Univ. exhibition game, where the Globetrotters lost their
first game since '95. "SportsCenter" had 6:13 of total MLB
coverage. Last night's 11:00pm ET 30-minute edition of
CNN/SI's "Sports Tonight" was pre-empted due to continuing
coverage of Election 2000 (THE DAILY).
WOODS DELIVERS FOR ABC: USA TODAY's Rudy Martzke
reports that ABC's tape-delayed coverage Saturday of the
AmEx WGC from Spain drew a 4.2 preliminary overnight Nielsen
rating, up 62% from last year's 2.6, while Sunday's coverage
produced a 3.4 rating, even with '99. Mediacom's Jon
Mandel: "The fact that plausibly live golf does as well as
last year is pretty darn good" (USA TODAY, 11/14).

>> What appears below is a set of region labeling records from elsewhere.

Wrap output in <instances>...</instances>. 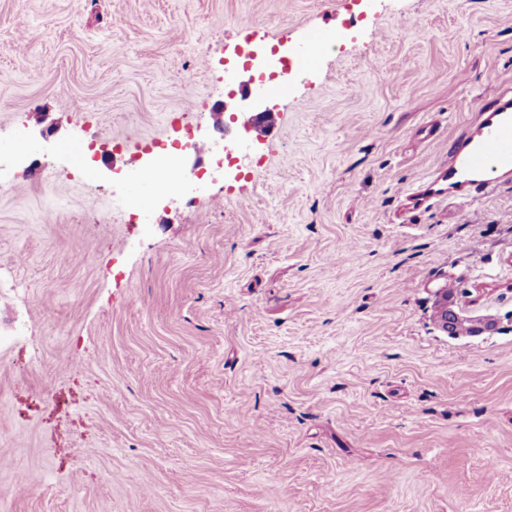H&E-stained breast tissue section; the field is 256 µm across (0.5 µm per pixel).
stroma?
Masks as SVG:
<instances>
[{
  "instance_id": "1",
  "label": "stroma",
  "mask_w": 512,
  "mask_h": 512,
  "mask_svg": "<svg viewBox=\"0 0 512 512\" xmlns=\"http://www.w3.org/2000/svg\"><path fill=\"white\" fill-rule=\"evenodd\" d=\"M508 84L512 0H0V512H512V175L407 200ZM330 44V38L325 31L311 30L308 34L304 49L297 54L290 62V72L292 67L310 70L313 67L315 56L325 51Z\"/></svg>"
}]
</instances>
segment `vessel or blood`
Returning a JSON list of instances; mask_svg holds the SVG:
<instances>
[{
    "instance_id": "b4317fda",
    "label": "vessel or blood",
    "mask_w": 512,
    "mask_h": 512,
    "mask_svg": "<svg viewBox=\"0 0 512 512\" xmlns=\"http://www.w3.org/2000/svg\"><path fill=\"white\" fill-rule=\"evenodd\" d=\"M329 44L325 31L311 30L304 49L293 58L292 67L312 69L316 55ZM479 112L481 119L476 129L467 132L462 148L452 151L448 163L422 192V199L446 192L464 196L473 189L488 192L494 189L498 174L512 173V90L481 105Z\"/></svg>"
}]
</instances>
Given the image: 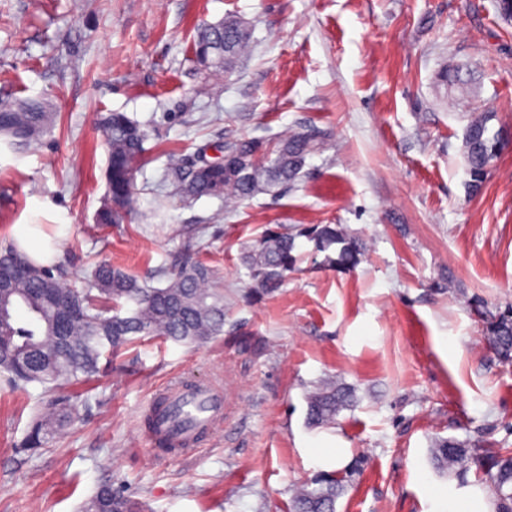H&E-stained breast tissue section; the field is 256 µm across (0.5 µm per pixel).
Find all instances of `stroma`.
Listing matches in <instances>:
<instances>
[{
    "mask_svg": "<svg viewBox=\"0 0 512 512\" xmlns=\"http://www.w3.org/2000/svg\"><path fill=\"white\" fill-rule=\"evenodd\" d=\"M233 14L252 27L235 71L193 64L196 29ZM475 72L448 102L446 63ZM48 100L56 122L27 149L0 138V246L15 224L57 236L64 281L86 286L109 260L144 278L185 243L224 290V334L191 350L145 339L101 376L60 392L0 381V512H79L101 485L144 512H289L297 487L347 476L336 512H445L480 489L476 470L436 469L437 439L486 454L512 448V363L483 332L512 304V22L496 0H0V102ZM145 124L137 210L96 218L107 194L98 116ZM494 113L505 146L472 192L464 136ZM317 127L330 138L281 195L236 208L185 203L171 157H220L225 140ZM341 225L365 254L330 264L302 234ZM295 234L282 286L261 293L242 257L267 229ZM224 389V425L178 458L152 454L142 408L178 380ZM334 381L352 407L307 421V396ZM77 407L44 447L20 446L56 394ZM343 461L324 465L323 448Z\"/></svg>",
    "mask_w": 512,
    "mask_h": 512,
    "instance_id": "stroma-1",
    "label": "stroma"
}]
</instances>
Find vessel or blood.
Instances as JSON below:
<instances>
[{"label":"vessel or blood","mask_w":512,"mask_h":512,"mask_svg":"<svg viewBox=\"0 0 512 512\" xmlns=\"http://www.w3.org/2000/svg\"><path fill=\"white\" fill-rule=\"evenodd\" d=\"M169 409L153 416L143 440L156 452L182 454L224 422V398L204 383H175L165 391Z\"/></svg>","instance_id":"1"}]
</instances>
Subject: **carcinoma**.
Listing matches in <instances>:
<instances>
[{
    "label": "carcinoma",
    "mask_w": 512,
    "mask_h": 512,
    "mask_svg": "<svg viewBox=\"0 0 512 512\" xmlns=\"http://www.w3.org/2000/svg\"><path fill=\"white\" fill-rule=\"evenodd\" d=\"M252 33L247 22L227 16L198 29L193 40L195 63L212 73L235 69L248 52ZM439 81L464 92L471 84L460 64L442 67ZM494 114L471 118L464 142L472 187L483 183L488 167L498 158L501 131H490ZM55 120L48 104L19 99L0 105V135L18 147L37 144ZM107 146V202L98 214L100 224H120L134 205L136 166L144 152L147 131L124 112L101 118ZM327 132L316 128L290 132L275 140L240 137L224 142V157L203 160L186 171L171 168L175 194L188 201L202 197L224 199L234 206L259 194L274 195L292 186L307 160L320 153ZM296 236L270 231L243 256L256 287L266 293L279 288L297 256ZM315 250H334L327 260L339 268L355 266L362 244L348 237L338 224H317L311 229ZM184 245L177 263L153 272L154 286L140 281L104 260L95 263L87 287H69L62 275L48 266H34L14 247L0 249V375L14 387L29 383L54 387L100 372V359L136 336H157L188 347L201 346L224 332V298L212 285V272L191 256ZM484 335L497 356L512 361V308L487 315ZM351 402L348 388L327 382L308 397V417L315 425L335 423ZM67 399L52 402V411L37 421L24 443L26 448L46 444L73 418ZM432 459L439 469L467 471L471 466L486 477L495 512H512V452L478 455L468 443L455 438L438 441ZM345 478L330 476L316 488L301 489L292 512H334ZM81 512H142L140 501L110 484L100 486L81 506Z\"/></svg>",
    "instance_id": "cac0c4a2"
}]
</instances>
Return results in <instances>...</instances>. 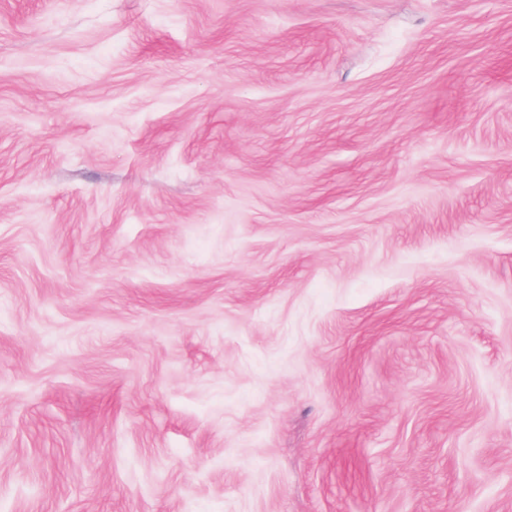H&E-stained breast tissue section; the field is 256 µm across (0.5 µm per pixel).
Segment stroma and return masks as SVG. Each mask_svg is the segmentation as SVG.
Listing matches in <instances>:
<instances>
[{
	"instance_id": "stroma-1",
	"label": "stroma",
	"mask_w": 512,
	"mask_h": 512,
	"mask_svg": "<svg viewBox=\"0 0 512 512\" xmlns=\"http://www.w3.org/2000/svg\"><path fill=\"white\" fill-rule=\"evenodd\" d=\"M0 512H512V0H0Z\"/></svg>"
}]
</instances>
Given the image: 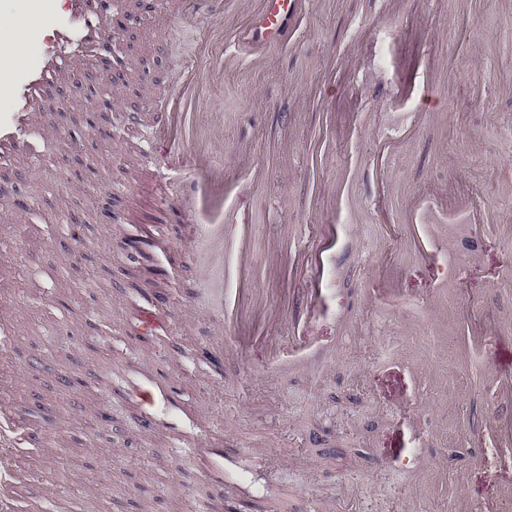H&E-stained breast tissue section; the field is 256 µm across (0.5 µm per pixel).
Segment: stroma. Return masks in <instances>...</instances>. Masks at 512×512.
<instances>
[{"mask_svg": "<svg viewBox=\"0 0 512 512\" xmlns=\"http://www.w3.org/2000/svg\"><path fill=\"white\" fill-rule=\"evenodd\" d=\"M38 2L0 0L17 19L0 40L33 58L47 48L24 23ZM121 7L154 15L115 35L123 76L74 55L79 82L56 76L33 112L54 128L0 163V279L16 289L0 372L17 371L29 434L12 450L13 512H216L221 492L235 512H306L312 498L329 512H479L512 486V457L473 462L485 420L512 417L493 397L494 372L512 371V0H316L298 47L211 82L217 165L238 180L247 147L263 170L236 204L260 296L282 315L252 321L222 367L203 270L166 235L183 215L155 199L149 111L210 26L159 37L156 0ZM104 96L109 136L74 105ZM344 169L332 215L320 199ZM414 195L430 201L416 224ZM469 197L484 223L449 222ZM331 219L334 294L311 320L290 252ZM152 307L168 328L138 335ZM305 320L313 349L267 369ZM478 329L497 330L492 355L469 351Z\"/></svg>", "mask_w": 512, "mask_h": 512, "instance_id": "stroma-1", "label": "stroma"}]
</instances>
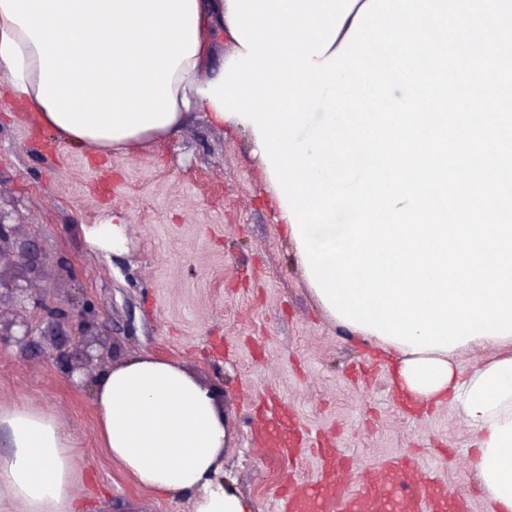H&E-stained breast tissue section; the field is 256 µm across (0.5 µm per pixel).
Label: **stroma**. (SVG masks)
Instances as JSON below:
<instances>
[{
  "label": "stroma",
  "instance_id": "obj_1",
  "mask_svg": "<svg viewBox=\"0 0 512 512\" xmlns=\"http://www.w3.org/2000/svg\"><path fill=\"white\" fill-rule=\"evenodd\" d=\"M0 210L55 270L51 298L101 303L96 329L114 362L149 352L181 363L224 405L230 440L221 478L252 512H277L286 480H316L321 459L292 466L252 445L264 402L284 403L311 439L335 444L352 474L410 460L403 483L432 473L469 512H488L469 468L471 431L450 402L403 410L393 364L329 317L273 219L269 187L247 135L202 113L133 154L99 156L37 128L0 82ZM126 224L124 249L103 251L90 228ZM93 386L72 387L59 364L0 349V406L53 414L70 438L81 512H193L188 497L137 486L103 446Z\"/></svg>",
  "mask_w": 512,
  "mask_h": 512
}]
</instances>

DOES KNIGHT HAVE BIG "UPSIDE" ON TV? In Boston, Howard
Manly calls it "too bad" that Bobby Knight will not be a
college basketball analyst for CBS because his "upside was
huge." But Manly adds that CBS Sports President Sean
McManus "played it smart and cautious, and in this day and
age of declining ratings and market shares, there is no
sense in alienating viewers who normally would not watch
college hoops" (BOSTON GLOBE, 11/14).
NEWS & NOTES: FoxSports.com features an updated look
and enhanced features for its network of 18 regional sports
Web sites. Additionally, top headlines and scores will now
be available to mobile and wireless subscribers via AvantGo
(FoxSports.com). Meanwhile, News Digital Media has entered
a multiyear agreement with Phase2Media to represent it for
ad sales to U.S. agencies, including for its FoxSports.com
(AD AGE, 11/14)....The WALL STREET JOURNAL ONLINE's David
Sweet profiled NJ-based SportsTicker: "No place is better to
study the flow of sports data than SportsTicker." Sweet:
"To get a sense of sports data's growth in the computer age,
consider the characters of data SportsTicker delivers daily.
Stuck at 200,000 a day in 1980, about 50 million characters
are shipped today" (WALL STREET JOURNAL ONLINE, 11/13).